In preparing for his latest movie role, the Hollywood actor’s routine involves spending 1.5 hours in the gym, 30 minutes playing golf and 1 hour in a ‘Cryo chamber’ (a freezing cold bathroom to the rest of us).

I know of a lawyer (verified by several of his colleagues) who has to be ‘forced’ to go on vacation, but even on those holiday days he will sneak into the office after hours to carry on working. That is how he wants to manage his time and it cannot be said to be ‘wrong’. But is it productive?

Everybody manages their time differently - there is no 'one size fits all' solution to being productive.

We all know that managing our time is dictated by many factors, including the demands of clients and colleagues, availability of resources and procrastination.

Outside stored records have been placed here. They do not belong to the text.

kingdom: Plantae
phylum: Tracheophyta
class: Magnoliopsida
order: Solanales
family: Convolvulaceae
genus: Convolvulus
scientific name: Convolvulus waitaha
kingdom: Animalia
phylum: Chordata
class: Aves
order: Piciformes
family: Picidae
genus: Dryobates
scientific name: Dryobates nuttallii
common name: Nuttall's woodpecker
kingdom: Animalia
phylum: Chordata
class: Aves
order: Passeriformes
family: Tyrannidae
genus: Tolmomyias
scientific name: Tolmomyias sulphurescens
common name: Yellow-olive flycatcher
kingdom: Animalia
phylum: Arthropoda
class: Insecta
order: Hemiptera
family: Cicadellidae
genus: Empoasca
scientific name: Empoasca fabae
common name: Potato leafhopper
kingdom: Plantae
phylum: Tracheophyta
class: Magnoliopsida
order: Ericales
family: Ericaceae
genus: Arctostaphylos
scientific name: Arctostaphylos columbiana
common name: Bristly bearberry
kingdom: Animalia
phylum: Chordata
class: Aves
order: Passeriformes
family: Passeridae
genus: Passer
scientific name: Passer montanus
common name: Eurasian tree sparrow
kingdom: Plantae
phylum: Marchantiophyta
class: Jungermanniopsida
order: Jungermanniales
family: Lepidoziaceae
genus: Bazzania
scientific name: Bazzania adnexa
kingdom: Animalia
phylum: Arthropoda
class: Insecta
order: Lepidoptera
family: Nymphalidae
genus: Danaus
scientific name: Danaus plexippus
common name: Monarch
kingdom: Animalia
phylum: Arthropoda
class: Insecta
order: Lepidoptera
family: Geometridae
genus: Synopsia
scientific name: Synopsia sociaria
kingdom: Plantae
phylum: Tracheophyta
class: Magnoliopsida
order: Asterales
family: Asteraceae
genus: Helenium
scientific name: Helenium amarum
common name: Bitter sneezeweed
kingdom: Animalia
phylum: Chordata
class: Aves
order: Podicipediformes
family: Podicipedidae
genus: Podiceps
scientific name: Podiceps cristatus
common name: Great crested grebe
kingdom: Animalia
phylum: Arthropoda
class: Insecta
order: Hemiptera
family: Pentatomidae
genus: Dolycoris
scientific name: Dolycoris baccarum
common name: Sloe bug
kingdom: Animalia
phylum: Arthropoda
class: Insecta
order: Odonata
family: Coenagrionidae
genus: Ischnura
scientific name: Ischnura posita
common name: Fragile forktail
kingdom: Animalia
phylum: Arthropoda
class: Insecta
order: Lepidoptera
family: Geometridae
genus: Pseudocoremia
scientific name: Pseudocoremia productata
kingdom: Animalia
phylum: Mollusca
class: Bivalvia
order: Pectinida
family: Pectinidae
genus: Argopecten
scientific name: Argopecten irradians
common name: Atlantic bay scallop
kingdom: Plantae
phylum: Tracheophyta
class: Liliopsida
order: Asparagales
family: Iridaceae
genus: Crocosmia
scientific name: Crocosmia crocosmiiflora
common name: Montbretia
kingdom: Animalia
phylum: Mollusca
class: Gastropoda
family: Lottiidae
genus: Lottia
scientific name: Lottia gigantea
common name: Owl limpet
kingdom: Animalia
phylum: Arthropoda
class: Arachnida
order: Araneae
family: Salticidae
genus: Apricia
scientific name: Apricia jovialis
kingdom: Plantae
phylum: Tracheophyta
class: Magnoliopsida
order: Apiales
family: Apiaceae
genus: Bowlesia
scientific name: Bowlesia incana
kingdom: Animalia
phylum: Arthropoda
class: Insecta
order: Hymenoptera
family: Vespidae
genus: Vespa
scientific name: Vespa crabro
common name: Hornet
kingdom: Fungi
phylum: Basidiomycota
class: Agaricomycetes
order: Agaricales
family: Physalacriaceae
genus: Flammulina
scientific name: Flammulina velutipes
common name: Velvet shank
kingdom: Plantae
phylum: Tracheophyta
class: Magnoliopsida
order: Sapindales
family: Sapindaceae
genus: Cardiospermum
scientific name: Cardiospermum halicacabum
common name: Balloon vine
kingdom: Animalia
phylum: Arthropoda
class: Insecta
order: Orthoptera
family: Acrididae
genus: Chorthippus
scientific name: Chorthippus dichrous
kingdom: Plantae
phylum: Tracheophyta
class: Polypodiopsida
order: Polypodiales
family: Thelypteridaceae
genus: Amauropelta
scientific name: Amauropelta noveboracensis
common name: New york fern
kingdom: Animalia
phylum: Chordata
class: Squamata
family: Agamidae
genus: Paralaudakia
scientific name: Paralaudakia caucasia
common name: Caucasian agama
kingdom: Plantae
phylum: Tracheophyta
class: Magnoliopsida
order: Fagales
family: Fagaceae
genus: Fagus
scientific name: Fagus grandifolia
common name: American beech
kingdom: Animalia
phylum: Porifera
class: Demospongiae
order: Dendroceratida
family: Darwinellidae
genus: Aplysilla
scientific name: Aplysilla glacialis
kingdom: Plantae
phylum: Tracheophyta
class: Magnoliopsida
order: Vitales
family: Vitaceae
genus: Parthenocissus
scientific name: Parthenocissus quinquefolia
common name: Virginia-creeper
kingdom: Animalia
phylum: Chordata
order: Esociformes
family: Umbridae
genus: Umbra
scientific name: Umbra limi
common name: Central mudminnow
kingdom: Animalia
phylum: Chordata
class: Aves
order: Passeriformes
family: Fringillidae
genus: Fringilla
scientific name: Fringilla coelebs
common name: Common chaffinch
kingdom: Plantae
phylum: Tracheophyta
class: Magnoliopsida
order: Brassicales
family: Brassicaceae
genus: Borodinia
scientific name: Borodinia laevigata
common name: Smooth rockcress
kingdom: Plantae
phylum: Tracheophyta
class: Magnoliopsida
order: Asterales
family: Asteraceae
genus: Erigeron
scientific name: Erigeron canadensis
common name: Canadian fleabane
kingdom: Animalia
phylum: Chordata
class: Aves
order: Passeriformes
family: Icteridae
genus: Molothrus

I am interested in the growing body of evidence as to the effect our physical and mental wellbeing can have on our productivity. In the recent bestseller ‘Why we sleep’, Professor Matthew Walker provides powerful clinical evidence of the need for a solid 8 hours sleep every night (I know, a pipedream for many of us).

In ‘The 7 habits of highly effective people’ Stephen Covey argues that we should be focusing our time on matters that are important but not urgent, including time for thinking and planning.

David Allen, in his seminal work ‘Getting things Done. The art of stress-free productivity’ suggests that we should get into the habit of having nothing on our minds – broadly speaking, not using our brains as storage facilities for our work. Applying a different interpretation, should we be getting into the habit of adding breaks for ‘thinking time’ into our busy agendas?

With that in mind, here are 5 suggestions for how to take productive breaks (on those days when other work pressures allow):

1. Have a planning day. There is a remote walk on the Isle of Grain in Kent toward the sea where you rarely see a soul. Every few months I take myself there for some pure thinking time with strictly no phone - just a notebook and a pen. It is a time for planning ahead without distraction - a quiet time to review the future and put things into context.

2. Block off time. A shorter version of a planning day can be achieved by blocking off time in your diary for planning and thinking. Some people send themselves a meeting request to cement the event, but the reason for this should be communicated to colleagues and respected wherever possible.

3. Have a tomato on your desk. The Ultradian and Pomodoro (a tomato shaped timer) productivity methodologies advocate taking a short break every 25 minutes and a longer break every one and a half hours. Realistic? Sometimes not. But is sitting at a desk for hours on end without a break making you more productive?

4. Go for a walk. Research from Stanford University shows that the people who took regular walking breaks gave more creative responses on tests, such as coming up with original analogies to capture complex ideas.

5. Don’t eat ‘al desko’. Medical evidence shows that by not taking a lunch break, or not getting the right lunch, you are starving your brain and muscles of the key nutrients needed to function at peak level. Glucose, hydration and antioxidants are vital to ensure optimum productivity and concentration.

For many professionals - when their time equates to money - taking breaks is a laudable but unrealistic ambition. We all know when our work flows effortlessly and we are ‘in the zone’, but if we are all expected to do more whilst maintaining a successful work-life balance, perhaps the ‘right’ kinds of breaks may be the route to improved productivity.